Le 9 Mars, nous avons pu tenir ces assises intitulées «Concertation
Nationale de la Société Civile de Code Electoral» (Conasc) et avons pris
un certains nombre de résolutions dont la première constitue ce
Plaidoyer qui se résume en une phrase : pas de code électoral crédible
s’il n’est pas précédé d’un débat public.
A- Fondement de notre démarche citoyenne
Les prochaines élections présidentielles s’avèrent capitales pour notre
pays dès lors qu’elles permettront de reconfigurer le Parlement et les
pouvoirs locaux sous l’ère de la décentralisation. Nous reconnaissons
l’intérêt que vous portez à ces échéances notamment par le truchement de
l’élaboration d’un code électoral unique pour toutes les élections,
exigence que depuis plus d’une décennie nous n’avons cessé de formuler
au niveau de la société civile.
Le code électoral, il convient de le rappeler, est fondamental et a
pour objectif de favoriser et de garantir une expression optimale et
transparente du suffrage universel. C’est lui qui organise le mode de
dévolution du pouvoir, les conditions d’éligibilité, et celles
nécessaires pour être électeurs. Il prévoit le régime des incapacités,
des incompatibilités, fixe la majorité électorale et le mode de
transmission de la souveraineté. Le Code électoral encadre enfin les
modalités de mise en place et de fonctionnement de l’Organe de gestion
des élections et fixe les conditions de la crédibilisation des
résultats.
Un code électoral se distingue par au moins deux principes : la
cohérence des dispositions y contenues d’une part et l’inexistence des
contradictions. Or les textes organisant les élections au Cameroun sont
exactement à l’opposé de cette conception.
Les contradictions, les incongruités et les aberrations qualifient à
suffisance les lois électorales actuelles au Cameroun. De jure, la
souveraineté nationale appartient au peuple (Article 2 alinéa 1 de la
Constitution du Cameroun). C’est dire qu’aucune tranche de la
population pour une raison ou une autre ne saurait se l’approprier, la
confisquer.
Et à contrario, aucune tranche ne devrait en être exclue. Il est donc
fondamental que le peuple souverain soit informé et Véritablement
associé à l’élaboration de ce texte déterminant qui organise la vie
électorale et les modes de dévolution du pouvoir.

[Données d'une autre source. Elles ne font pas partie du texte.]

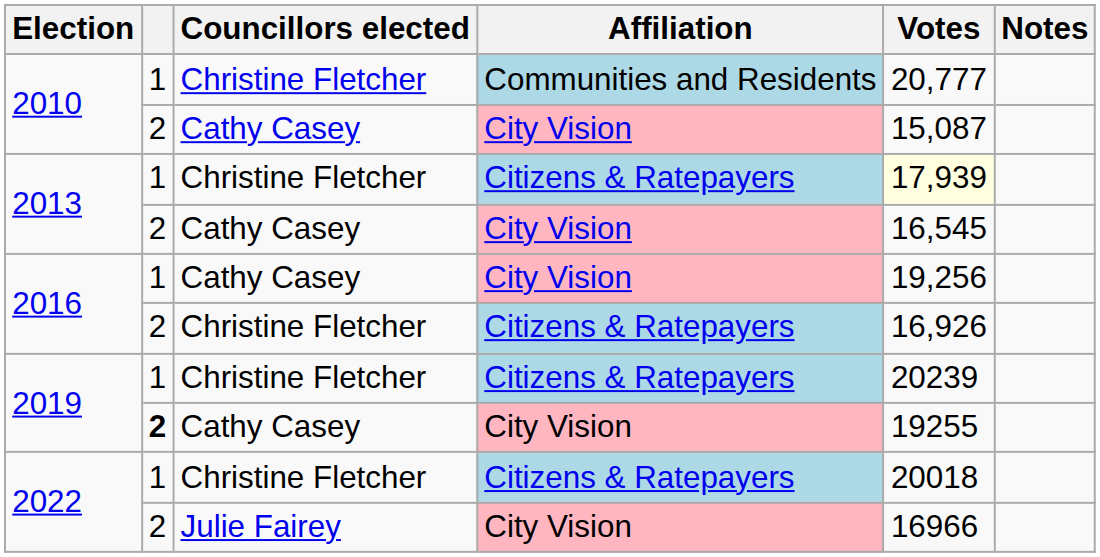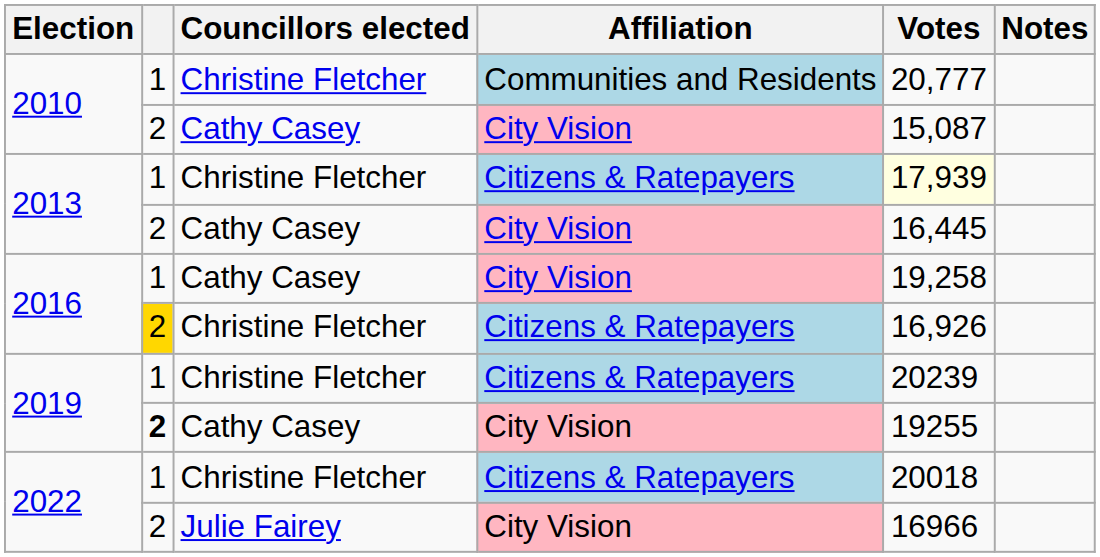2013 / Cathy Casey | Votes: 16,545 -> 16,445
2016 / Cathy Casey | Votes: 19,256 -> 19,258
2016 / Christine Fletcher | column 2: no background -> gold background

Et en la matière, en sus des partis politiques, c’est la société civile
qui demeure la voie la plus représentative et la mieux porteuse des
aspirations du peuple. Ce faisant, nous ne dénigrons d’aucune façon la
qualité des juristes du Gouvernement qui ont effectivement participé à
l’élaboration de l’avant-projet de loi portant code électoral
actuellement dans vos circuits administratifs.
Au contraire ! Mais nous pensons que résolument inscrit dans un
processus de démocratie participative, il convient de répondre aux
exigences de cette dernière. En l’espèce, le processus de mise en œuvre
d’un code électoral ne devrait pas être confisqué par une fraction
sélective et pas assez représentative.
Ceci est notamment contraire à la démarche initiée par le Chef de
l’Etat, à la demande de la société civile, notamment dans le cadre des
consultations en vue de la mise sur pied d’Election Cameroon en 2006.
Sans doute, le chef de l’Etat avait-il compris le bien fondé qui est
celui d’associer les différentes forces pour la mise sur pied d’une
structure devant gérer la dévolution du pouvoir.
Raison pour laquelle il avait instruit que toutes les composantes de la
société civile soient consultées, même si nous déplorons le fait que
ceux qui vous ont précédé aient transformé ces consultations en
véritable escroquerie politique ayant débouché en loi sur Elecam
consacrant les insuffisances techniques des auteurs de l’avant projet de
loi.
Pour ce qui est de l’élaboration de l’avant- projet portant code
électoral, force est de constater qu’il n’y a aucune lisibilité
d’éventuelles consultations faites jusqu’ici dans le but de respecter la
démarche participative.
En l’espèce, pas de débat sur l’avant-projet en question. Sommes-nous
dans le cas de figure de la prépondérance de la raison d’Etat ou du
secret d’Etat?
Il appert nécessaire et urgent que le code électoral en cours de
préparation fasse l’objet d’un débat public et que ses concepteurs aient
le courage de se soumettre à la critique des experts électoraux
camerounais : c’est une question de responsabilité. Il est bien entendu
qu’il est de la compétence du Parlement d’examiner et de voter les lois.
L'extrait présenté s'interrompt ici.